Kalimat tersebut merupakan kutipan ayat Al-quran yang sering menjadi sumber rujukan poligami.

Akhir-akhir ini, semenjak muncul “kasus” poligaminya AA Gym, masalah poligami menjadi pembicaraan hangat di kalangan masyarakat.

Komentarpun bermunculan seiring dengan berkembangnya masalah tersebut. Banyak yang mengatakan poligami itu sah dan boleh-boleh saja karena agama membolehkan, ada pula yang mengatakan poligami dilarang karena menindas kaum perempuan.

Pada dasarnya poligami diperbolehkan baik dalam agama ataupun budaya tertentu.
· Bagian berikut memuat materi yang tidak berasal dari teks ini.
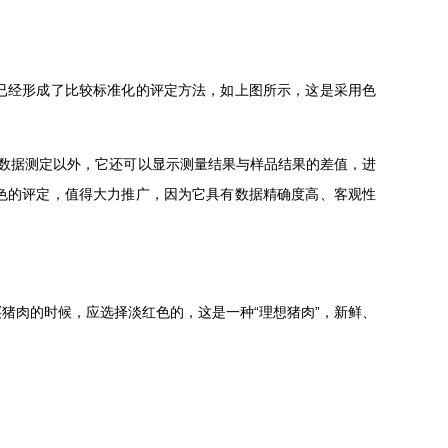
已经形成了比较标准化的评定方法，如上图所示，这是采用色
数据测定以外，它还可以显示测量结果与样品结果的差值，进
色的评定，值得大力推广，因为它具有数据精确度高、客观性
猪肉的时候，应选择淡红色的，这是一种“理想猪肉”，新鲜、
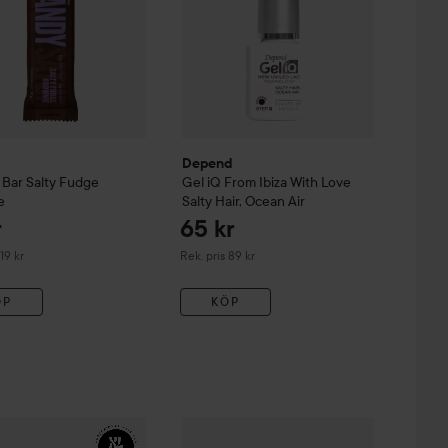
Depend
 Bar
Salty Fudge
Gel iQ
From Ibiza With Love
e
Salty Hair, Ocean Air
r
65 kr
derat pris 19 kr
Rekommenderat pris 89 kr
19 kr
Rek. pris 89 kr
ÖP
KÖP
med en vit logga som liknar två stiliserade bokstäver och orden "
y Shaper
200 ml
En svart bakgrund med en vit logga som liknar tv
Barebells
Soft Bars
Salty Chocolate
29 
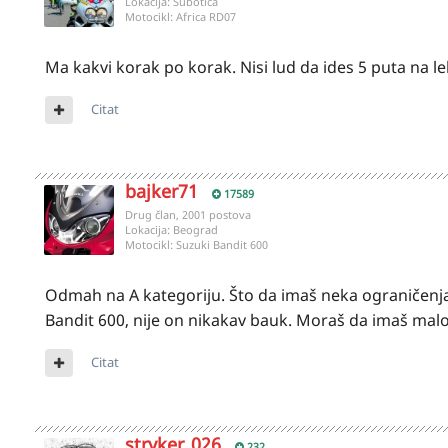
Lokacija:
Subotica
Motocikl:
Africa RD07
Ma kakvi korak po korak. Nisi lud da ides 5 puta na leka
Citat
bajker71
17589
Drug član, 2001 postova
Lokacija:
Beograd
Motocikl:
Suzuki Bandit 600
Odmah na A kategoriju. Što da imaš neka ograničenja i
Bandit 600, nije on nikakav bauk. Moraš da imaš malo 
Citat
stryker_026
232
Walaupun diperbolehkan dalam beberapa kebudayaan, poligami ditentang oleh sebagian kalangan. Terutama kaum feminis, karena dianggap sebagai bentuk penindasan kepada kaum wanita

Dalam agama-agama yang ada di dunia, poligami menjadi sebuah ikhtilaf / perdebatan. Agama Hindu tidak melarang maupun menyarankan poligami. Yudaisme, walaupun kitab-kitab kuno agama Yahudi menandakan bahwa poligami diizinkan, berbagai kalangan Yahudi kini melarang poligami.

Agama Kristen, menentang praktek poligami. Gereja-gereja Kristen umumnya (Protestan, Katolik, Ortodoks, dan lain-lain) menentang praktek poligami. Namun beberapa gereja memperbolehkan poligami berdasarkan kitab-kitab kuno agama Yahudi.Gereja Katolik merevisi pandangannya sejak masa Paus Leo XIII pada tahun 1866 yakni dengan melarang poligami yang berlaku hingga sekarang.
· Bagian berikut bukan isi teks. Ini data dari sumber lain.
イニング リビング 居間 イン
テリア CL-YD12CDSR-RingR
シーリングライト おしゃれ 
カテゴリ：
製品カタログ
Agama Islam memperbolehkan seorang laki-laki menikahi lebih dari satu sampai empat orang wanita dengan persyaratan laki-laki tersebut harus mampu berbuat adil kepada wanita-wanita yang dinikahi.

QS An-Nisa, 4:2-3 Satu-satunya ayat yang berbicara tentang menikahi lebih dari satu wanita sebenarnya lebih meletakkan pernikahan lebih dari satu wanita pada konteks perlindungan terhadap yatim piatu dan janda korban perang.

Beberapa ulama kontemporer, seperti Syekh Muhammad Abduh, Syekh Rashid Ridha, dan Syekh Muhammad al-Madan (ketiganya ulama terkemuka Al Azhar Mesir) lebih memilih memperketat penafsirannya. Muhammad Abduh dengan melihat kondisi Mesir saat itu, lebih memilih mengharamkan poligami.

Dengan dasar pemikiran bahwa poligami berbeda dengan hukum pernikahan lebih dari satu wanita yang diperbolehkan dalam Islam, di mana poligami hanya didasarkan pada perkawinan antara seorang laki-laki dengan lebih dari satu wanita, namun hukum pernikahan lebih dari satu sampai empat wanita yang ada pada Islam hanya akan terjadi bila pernikahan ini sah hukumnya beserta syarat-syarat dan rukun-rukunnya.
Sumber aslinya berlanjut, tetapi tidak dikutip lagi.